Table 2 reports the quantile losses at the 0.1, 0.5 and 0.9 quantiles. The best performance for the highest quantiles is obtained by the BERT models with and without punctuation and by XLM, while the rest of the models produce a worse performance with respect to the model without embeddings. This result is something we can expect, given that obtaining results for rare events provided by high quantiles is quite hard and unpredictable. However, BERT models are able to obtain acceptable performance also in these cases, confirming a good generalization capability of the underlying model. As it regards the median forecast, all models perform better than the benchmark, while only GloVe attains a forecast gain for the lowest quantile.

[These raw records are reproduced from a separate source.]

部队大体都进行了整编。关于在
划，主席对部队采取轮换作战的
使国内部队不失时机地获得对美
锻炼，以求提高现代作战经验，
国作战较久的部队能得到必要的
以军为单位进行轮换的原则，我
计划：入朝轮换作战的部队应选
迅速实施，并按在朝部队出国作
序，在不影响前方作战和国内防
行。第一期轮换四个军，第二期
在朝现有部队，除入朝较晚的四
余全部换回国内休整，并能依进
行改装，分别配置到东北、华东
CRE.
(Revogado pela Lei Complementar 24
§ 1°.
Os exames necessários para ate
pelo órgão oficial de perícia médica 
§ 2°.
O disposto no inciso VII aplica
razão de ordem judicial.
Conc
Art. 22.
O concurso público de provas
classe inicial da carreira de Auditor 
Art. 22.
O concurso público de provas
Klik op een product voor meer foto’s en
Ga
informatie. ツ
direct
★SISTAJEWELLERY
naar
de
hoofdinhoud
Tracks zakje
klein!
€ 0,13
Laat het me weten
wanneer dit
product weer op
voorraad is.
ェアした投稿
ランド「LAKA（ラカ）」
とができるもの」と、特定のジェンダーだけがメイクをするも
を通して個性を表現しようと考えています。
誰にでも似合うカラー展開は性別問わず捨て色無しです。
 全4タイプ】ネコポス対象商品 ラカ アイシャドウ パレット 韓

The Giacomini and White [10] test indicates that only bert_punctuation attains a significantly better performance than the benchmark when considering a 95% confidence level. The poor performance in the 0.1 quantile might be explained by the logarithmic transformation of the target variable: in future research, we plan to experiment further on this issue.

Table 2. Quantile losses for \(\tau =\) 0.1, 0.5 and 0.9 quantiles, relative to the corresponding forecasting model with no embeddings as additional regressors: values smaller than unity (in bold) indicate a better performance than the benchmark.

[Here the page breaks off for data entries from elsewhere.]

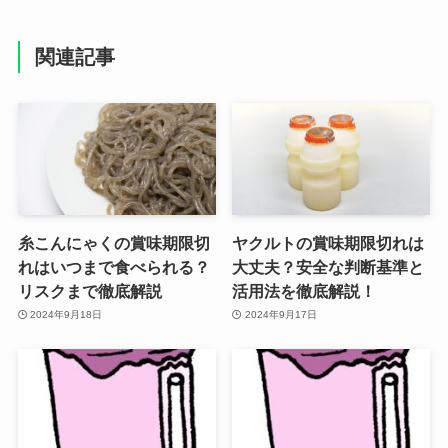
関連記事
糸こんにゃくの賞味期限切
ヤクルトの賞味期限切れは
れはいつまで食べられる？
大丈夫？安全な判断基準と
リスクまで徹底解説
活用法を徹底解説！
2024年9月18日
2024年9月17日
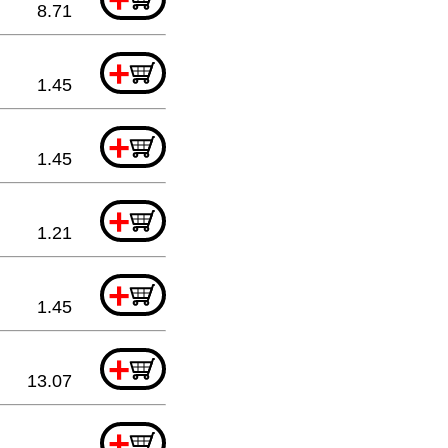
8.71
+
1.45
+
1.45
+
1.21
+
1.45
+
13.07
+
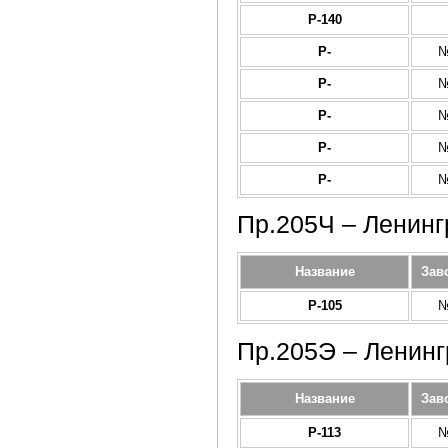
Р-140
Р-
№
Р-
№
Р-
№
Р-
№
Р-
№
Пр.205Ч – Ленинг
Название
Зав
Р-105
№
Пр.205Э – Ленинг
Название
Зав
Р-113
№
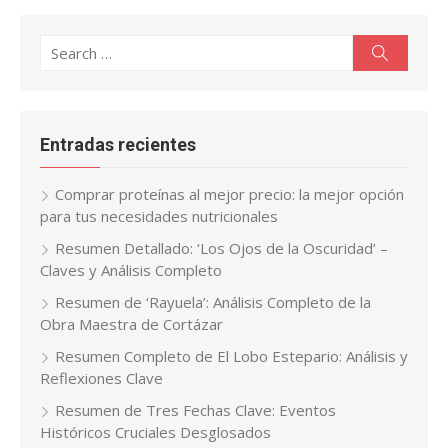
Search
Search
for:
Entradas recientes
Comprar proteínas al mejor precio: la mejor opción
para tus necesidades nutricionales
Resumen Detallado: ‘Los Ojos de la Oscuridad’ –
Claves y Análisis Completo
Resumen de ‘Rayuela’: Análisis Completo de la
Obra Maestra de Cortázar
Resumen Completo de El Lobo Estepario: Análisis y
Reflexiones Clave
Resumen de Tres Fechas Clave: Eventos
Históricos Cruciales Desglosados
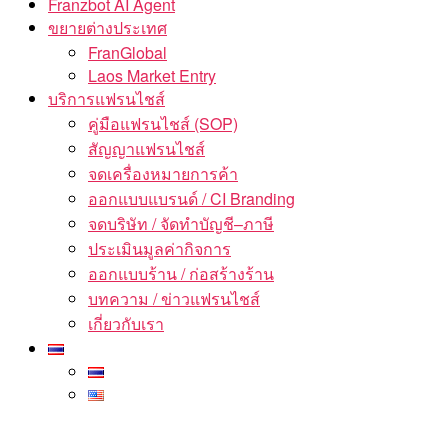
Franzbot AI Agent
ขยายต่างประเทศ
FranGlobal
Laos Market Entry
บริการแฟรนไชส์
คู่มือแฟรนไชส์ (SOP)
สัญญาแฟรนไชส์
จดเครื่องหมายการค้า
ออกแบบแบรนด์ / CI Branding
จดบริษัท / จัดทำบัญชี–ภาษี
ประเมินมูลค่ากิจการ
ออกแบบร้าน / ก่อสร้างร้าน
บทความ / ข่าวแฟรนไชส์
เกี่ยวกับเรา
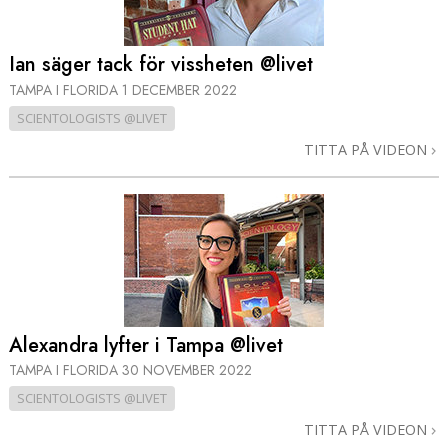
Ian säger tack för vissheten @livet
TAMPA I FLORIDA
1 DECEMBER 2022
SCIENTOLOGISTS @LIVET
TITTA PÅ VIDEON
Alexandra lyfter i Tampa @livet
TAMPA I FLORIDA
30 NOVEMBER 2022
SCIENTOLOGISTS @LIVET
TITTA PÅ VIDEON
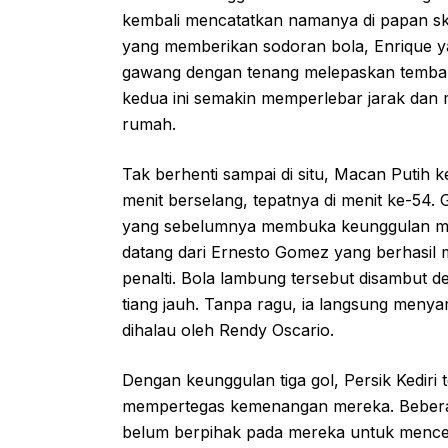
kembali mencatatkan namanya di papan sko
yang memberikan sodoran bola, Enrique ya
gawang dengan tenang melepaskan tembak
kedua ini semakin memperlebar jarak dan 
rumah.
Tak berhenti sampai di situ, Macan Putih
menit berselang, tepatnya di menit ke-54. 
yang sebelumnya membuka keunggulan melalu
datang dari Ernesto Gomez yang berhasil 
penalti. Bola lambung tersebut disambut d
tiang jauh. Tanpa ragu, ia langsung meny
dihalau oleh Rendy Oscario.
Dengan keunggulan tiga gol, Persik Kediri
mempertegas kemenangan mereka. Beberap
belum berpihak pada mereka untuk menceta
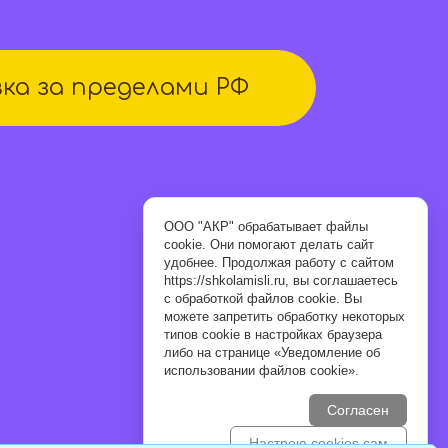
ка за пределами РФ
ООО "АКР" обрабатывает файлы
cookie. Они помогают делать сайт
удобнее. Продолжая работу с сайтом
https://shkolamisli.ru, вы соглашаетесь
с обработкой файлов cookie. Вы
можете запретить обработку некоторых
типов cookie в настройках браузера
либо на странице «Уведомление об
использовании файлов cookie».
Согласен
Настрою cookies сам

Word embeddings extracted from economic news generally provide improvements when the DeepAR model is combined with them. This suggests that the content extracted from news contain some predictive power for the target to forecast. When these features are added to the corresponding DeepAR model, the results improve in terms of the considered metrics.

6 Conclusion and Overlook

Word embeddings extracted from news appear to have predictive power for the forecasting exercise of the S&P 500 log-realized variance. DeepAR manages to achieve good prediction results, performing better when the news embeddings are included in the model. We believe that the combination of these cutting-edge technologies has a high potential for economic and financial forecasting applications. The obtained results, although preliminary, look encouraging.

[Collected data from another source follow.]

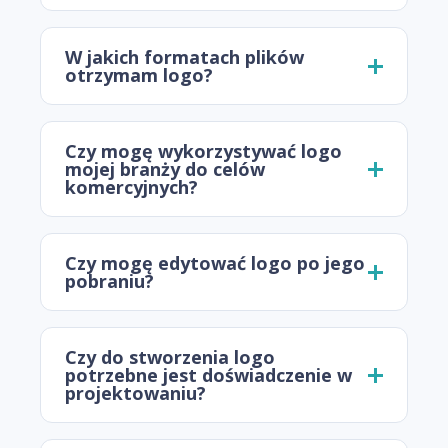
W jakich formatach plików
otrzymam logo?
Czy mogę wykorzystywać logo
mojej branży do celów
komercyjnych?
Czy mogę edytować logo po jego
pobraniu?
Czy do stworzenia logo
potrzebne jest doświadczenie w
projektowaniu?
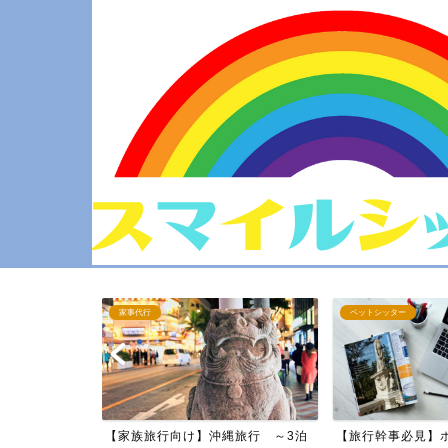
家事代行
ペットシッター
～2泊3日～
【家族旅行向け】沖縄旅行 ～3泊
【旅行幹事必見】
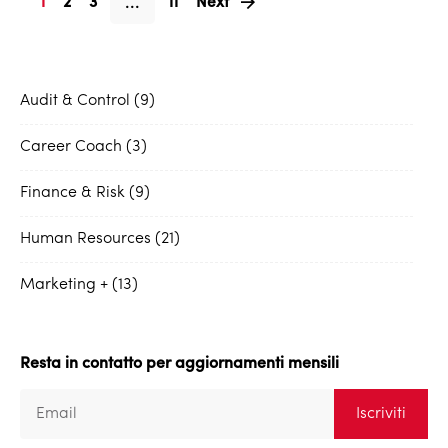
...
1
2
3
11
Next
Audit & Control
9
Career Coach
3
Finance & Risk
9
Human Resources
21
Marketing +
13
Resta in contatto per aggiornamenti mensili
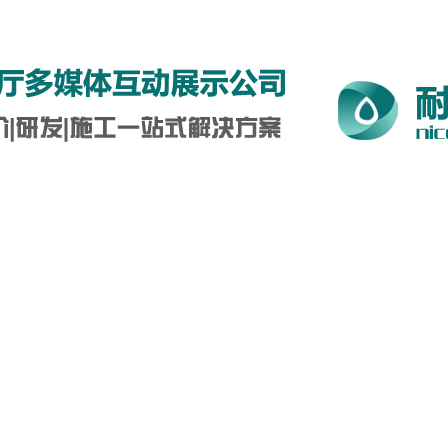
5-0712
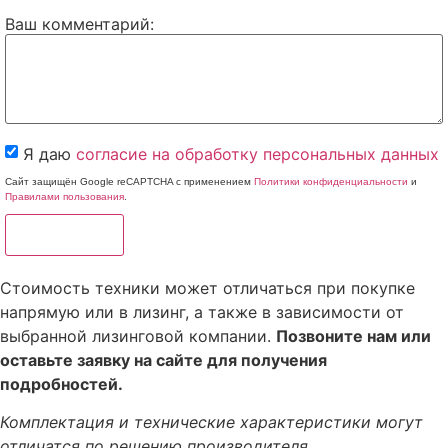
Ваш комментарий:
Я даю
согласие на обработку персональных данных
Сайт защищён Google reCAPTCHA с применением
Политики конфиденциальности
и
Правилами пользования
.
Отправить
Стоимость техники может отличаться при покупке
напрямую или в лизинг, а также в зависимости от
выбранной лизинговой компании.
Позвоните нам или
оставьте заявку на сайте для получения
подробностей.
Комплектация и технические характеристики могут
отличатся по решению производителя.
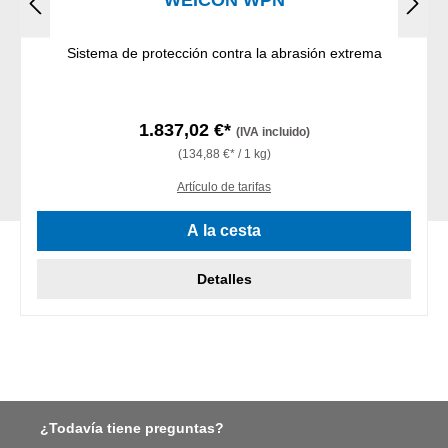
WEICON WPN
Sistema de protección contra la abrasión extrema
1.837,02 €*
(IVA incluido)
(134,88 €* / 1 kg)
Artículo de tarifas
A la cesta
Detalles
¿Todavía tiene preguntas?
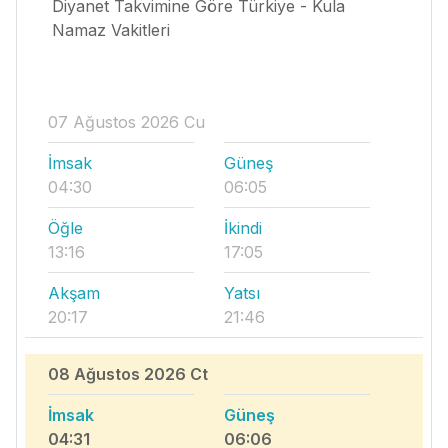
Diyanet Takvimine Göre Türkiye - Kula
Namaz Vakitleri
07 Ağustos 2026 Cu
İmsak
Güneş
04:30
06:05
Öğle
İkindi
13:16
17:05
Akşam
Yatsı
20:17
21:46
08 Ağustos 2026 Ct
İmsak
Güneş
04:31
06:06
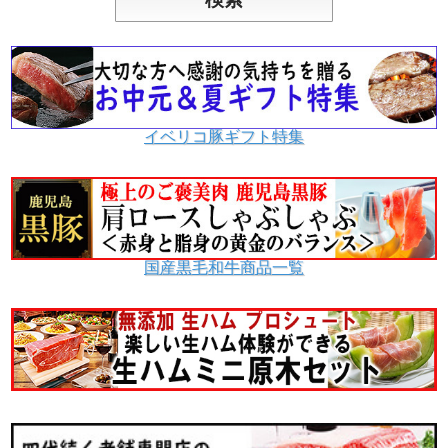
イベリコ豚ギフト特集
国産黒毛和牛商品一覧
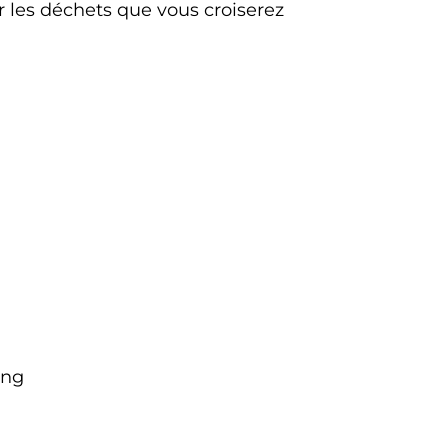
 les déchets que vous croiserez
ing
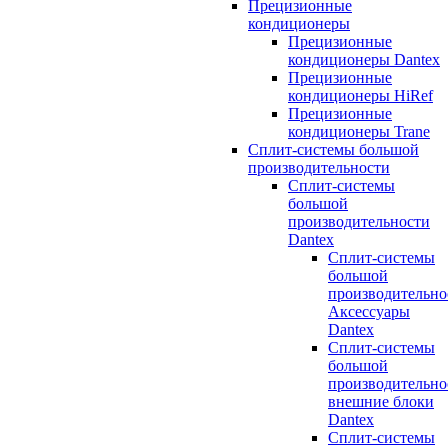
Прецизионные
кондиционеры
Прецизионные
кондиционеры Dantex
Прецизионные
кондиционеры HiRef
Прецизионные
кондиционеры Trane
Сплит-системы большой
производительности
Сплит-системы
большой
производительности
Dantex
Сплит-системы
большой
производительно
Аксессуары
Dantex
Сплит-системы
большой
производительно
внешние блоки
Dantex
Сплит-системы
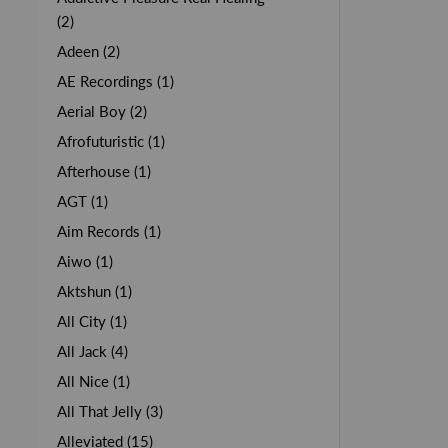
(2)
Adeen (2)
AE Recordings (1)
Aerial Boy (2)
Afrofuturistic (1)
Afterhouse (1)
AGT (1)
Aim Records (1)
Aiwo (1)
Aktshun (1)
All City (1)
All Jack (4)
All Nice (1)
All That Jelly (3)
Alleviated (15)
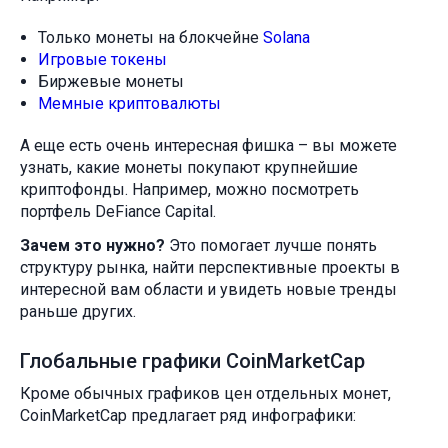
Только монеты на блокчейне
Solana
Игровые токены
Биржевые монеты
Мемные криптовалюты
А еще есть очень интересная фишка – вы можете
узнать, какие монеты покупают крупнейшие
криптофонды. Например, можно посмотреть
портфель DeFiance Capital.
Зачем это нужно?
Это помогает лучше понять
структуру рынка, найти перспективные проекты в
интересной вам области и увидеть новые тренды
раньше других.
Глобальные графики CoinMarketCap
Кроме обычных графиков цен отдельных монет,
CoinMarketCap предлагает ряд инфографики:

In the future steps of this project, we plan to attempt increasing the forecasting performance of our approach by fine-tuning the pre-trained language models directly with the considered target. In addition, we plan to use other cutting-edge forecasting methods from machine learning in order to have a comparison with respect to the results obtained by the DeepAR model. Future computational experiments will include statistical testing of the significance of the forecast gains. Furthermore, we might also consider novel sentence embedding methods, where a sentence transformer is included and adds a pooling operation to the output of the transformers of the contextual word embedding methods (BERT, RoBERTa or XLM) to derive fixed-size sentence embeddings. The weights of the transformers are shared, so the resulting sentence embeddings are semantically meaningful and can be compared using cosine similarity. Finally, further work might explore the forecasting performance of the proposed methodology when considering the various underlying assets that are included in the S&P500.